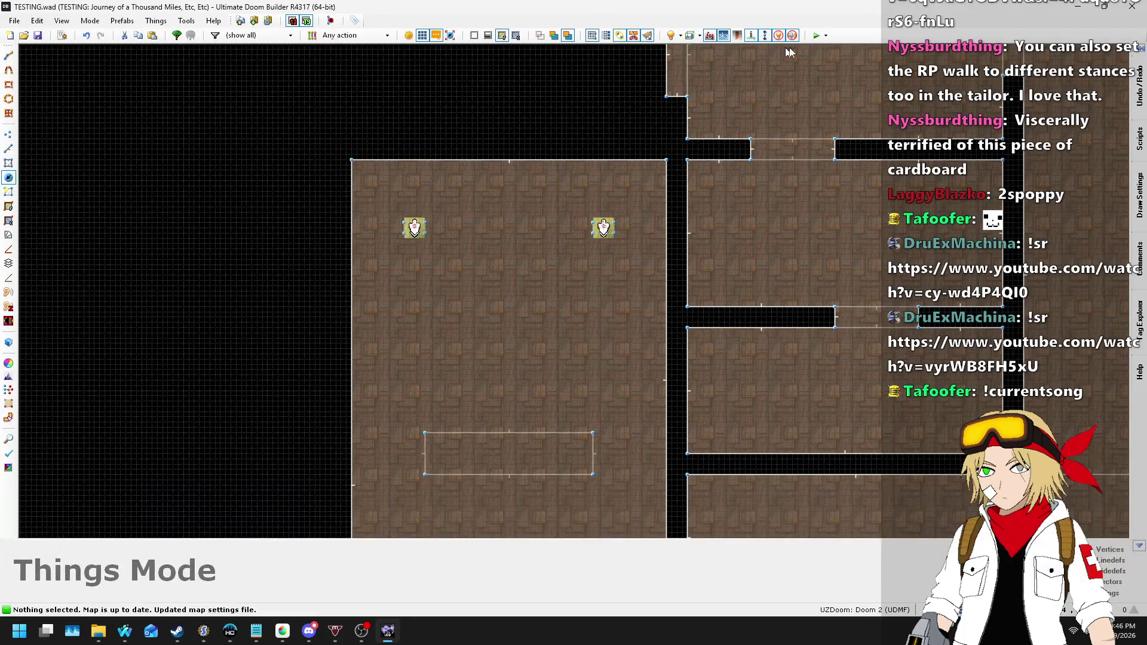
{"action": "left_click", "coordinate": [818, 36]}
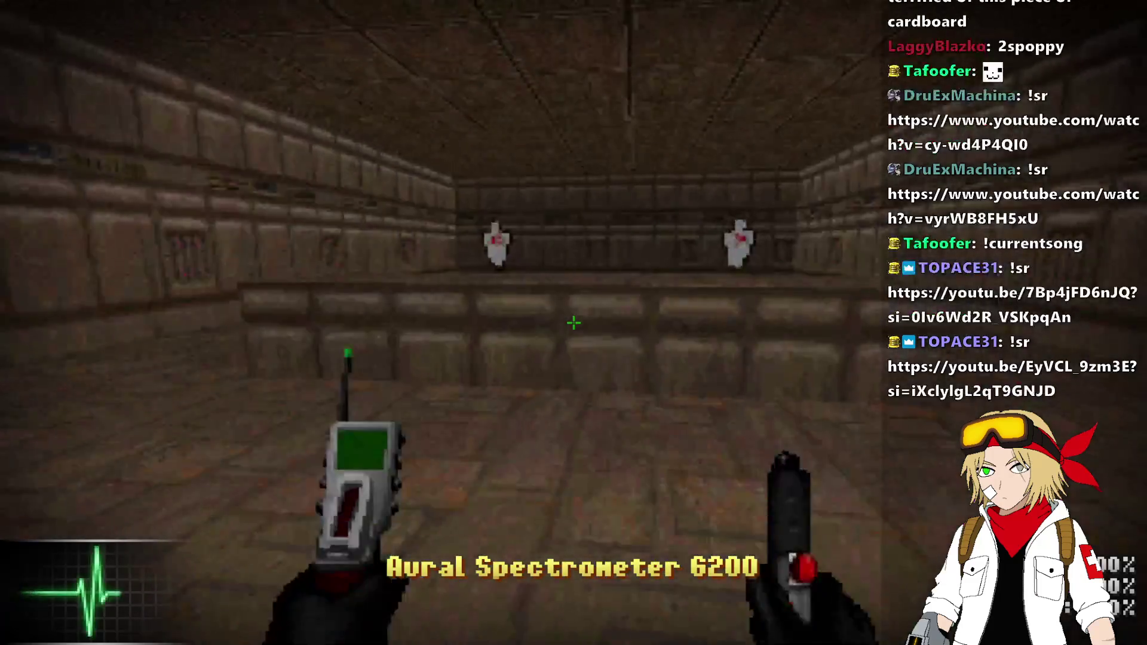
- Switch to the ASP Blaster Mk. III and shoot the ghost targets
{"action": "key", "text": "2"}
{"action": "left_click", "coordinate": [573, 323]}
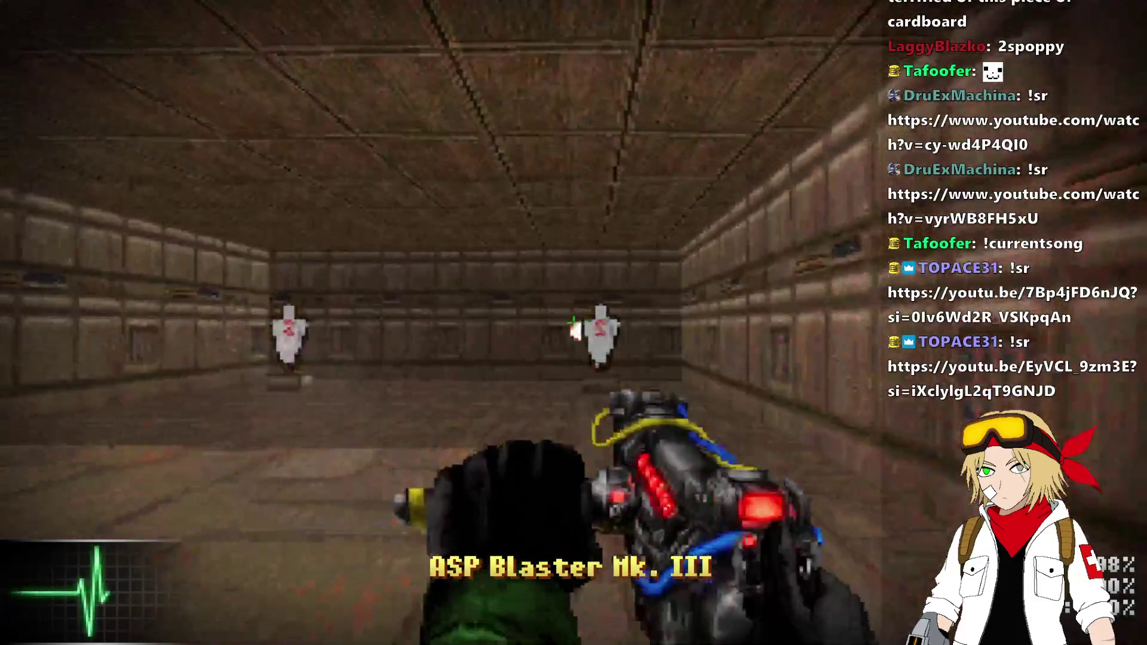
{"action": "key", "text": "w"}
{"action": "left_click", "coordinate": [573, 322]}
{"action": "left_click", "coordinate": [574, 323]}
{"action": "key", "text": "grave"}
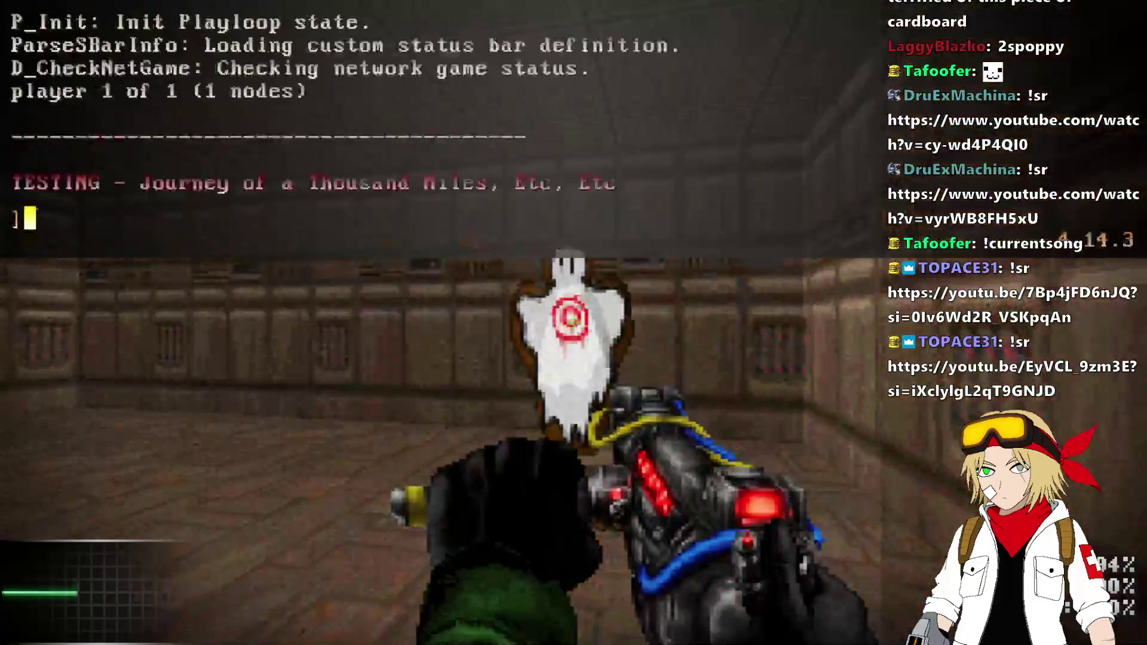
{"action": "key", "text": "grave"}
{"action": "key", "text": "s"}
{"action": "key", "text": "grave"}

-------------------------

Action item: Select the lines in this material that hold the word "coordinate", leaving none out.

Answer to this problem:
{"action": "left_click", "coordinate": [818, 36]}
{"action": "left_click", "coordinate": [573, 323]}
{"action": "left_click", "coordinate": [573, 322]}
{"action": "left_click", "coordinate": [574, 323]}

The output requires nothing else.